==== Excerpted passage

Question

If `f(x)=x^2+3x+k` is divided by `x+k`, remainder is `0`. What is the value of `k`?

Answer 1

`k= 0 and 2`

Explanation:

`(x^2 + 3 x + k )/ (x + k)`

we use long division to solve it.
`x^2 + 3 x + k -> x * (x + k)`
`-(x^2 +kx)`
........................
`3 x - kx + k`
`(3 - k)x + k ->(3 - k) * (x + k)`
`-((3 - k)x + (3 - k)k)`
.......................
`k - (3 - k)k = k -3k + k^2 = -2k + k^2`

to be a divisible,
`-2k + k^2 = 0`
`k(-2 + k) = 0`

`k= 0 and 2`

Answer 2

`k=0` or `k=2`

Explanation:

We can use Remainder Theorem here. According to this theorem, if a polynomial `f(x)` is divided by `x-a`, the remainder is `f(a)`.

In other words, if `f(x)` is divisible by `x-a`, `f(a)=0`.

Now `f(x)=x^2+3x+k` to be divisible by `x+k` or `x-(-k)`,

we should have `f(-k)=(-k)^2+3xx(-k)+k=0`

or `k^2-3k+k=0`

i.e. `k(k-2)=0`

For this we must have either `k=0` or `k-2=0`

i.e. either `k=0` or `k=2`

========
==== Record excerpts

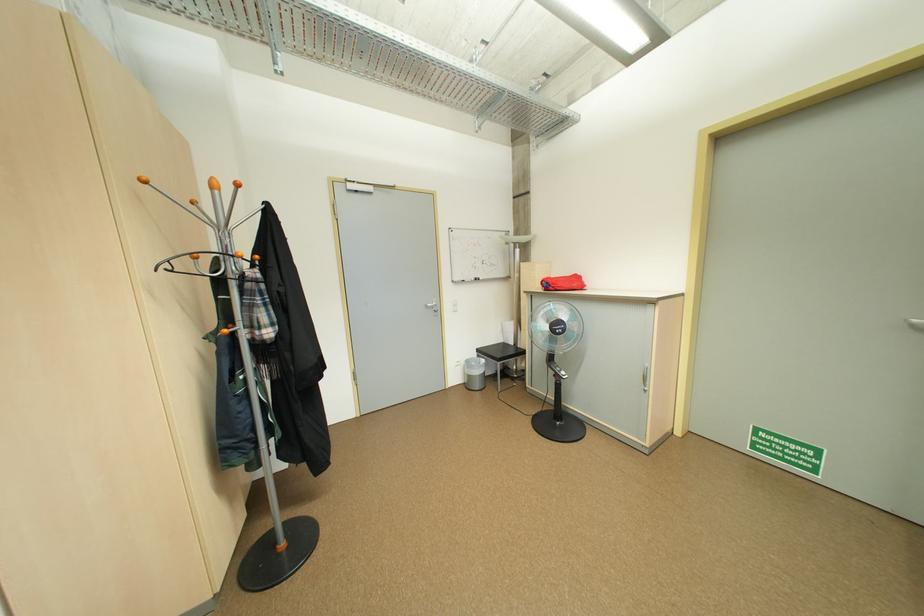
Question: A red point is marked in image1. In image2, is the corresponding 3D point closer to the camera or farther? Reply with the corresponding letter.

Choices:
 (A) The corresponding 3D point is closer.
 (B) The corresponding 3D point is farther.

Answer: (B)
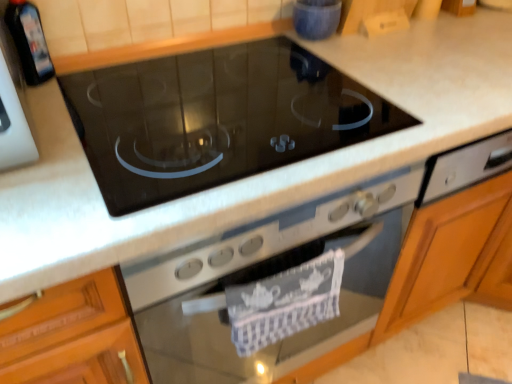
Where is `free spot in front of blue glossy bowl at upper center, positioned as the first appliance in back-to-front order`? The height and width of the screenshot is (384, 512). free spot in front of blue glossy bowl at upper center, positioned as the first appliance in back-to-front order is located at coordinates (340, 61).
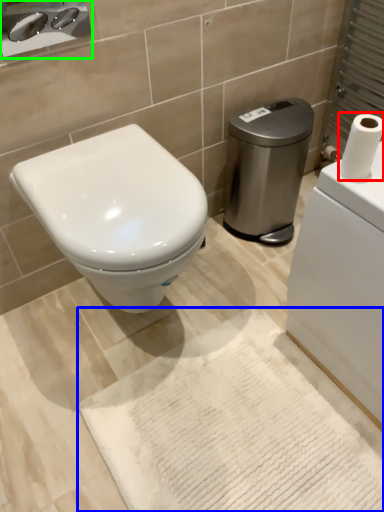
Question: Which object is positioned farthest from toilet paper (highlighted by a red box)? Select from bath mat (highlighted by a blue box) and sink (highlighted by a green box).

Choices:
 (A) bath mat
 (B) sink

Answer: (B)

========
==== Record excerpts

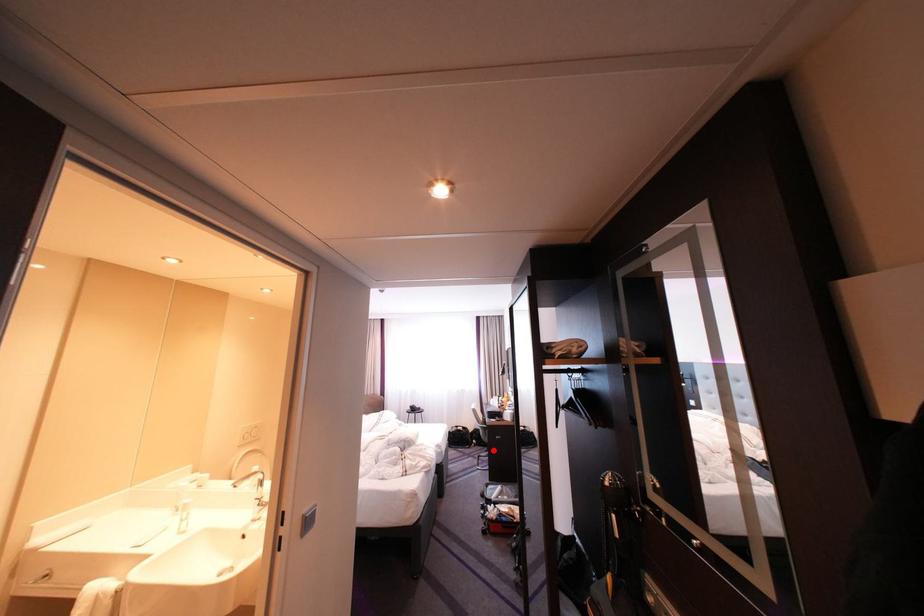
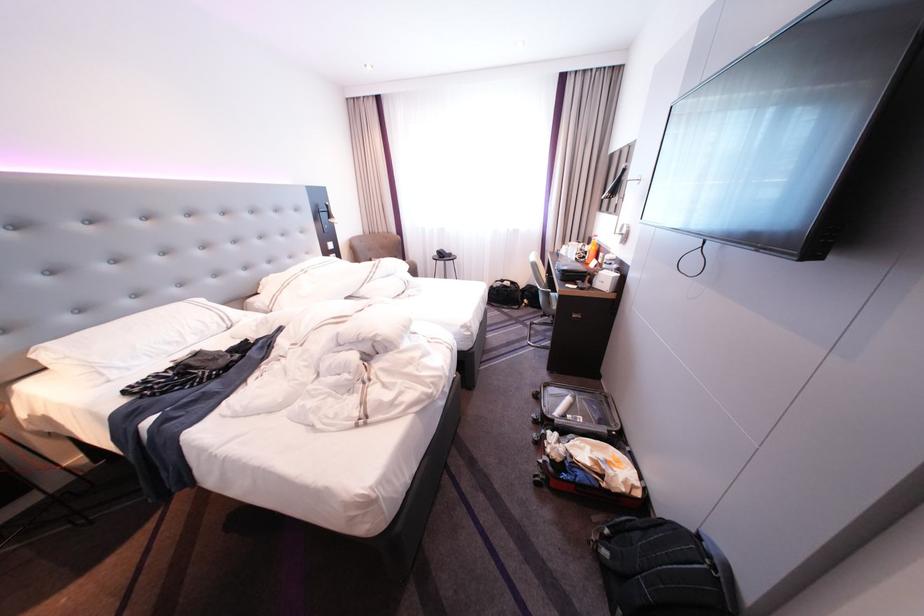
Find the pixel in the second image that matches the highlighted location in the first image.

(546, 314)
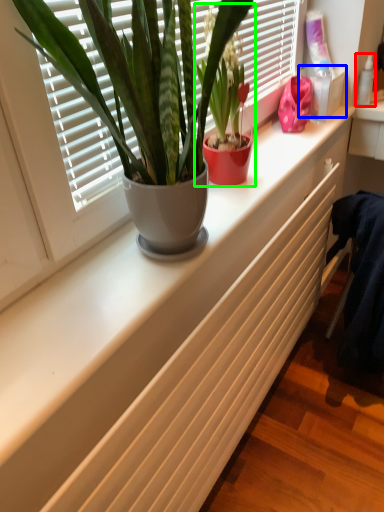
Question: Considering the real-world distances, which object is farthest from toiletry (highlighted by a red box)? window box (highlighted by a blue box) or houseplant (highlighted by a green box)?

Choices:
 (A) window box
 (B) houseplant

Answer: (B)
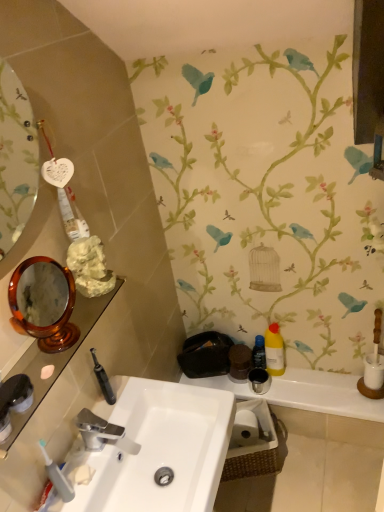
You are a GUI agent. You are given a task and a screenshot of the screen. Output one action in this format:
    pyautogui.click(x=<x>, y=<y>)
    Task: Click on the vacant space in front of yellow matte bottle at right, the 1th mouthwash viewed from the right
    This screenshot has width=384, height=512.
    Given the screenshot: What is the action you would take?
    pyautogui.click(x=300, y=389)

========

In the polynomial division thread, what does the Remainder Theorem say the remainder is when a polynomial f(x) is divided by x-a?

Output of the task ▸
The remainder is f(a).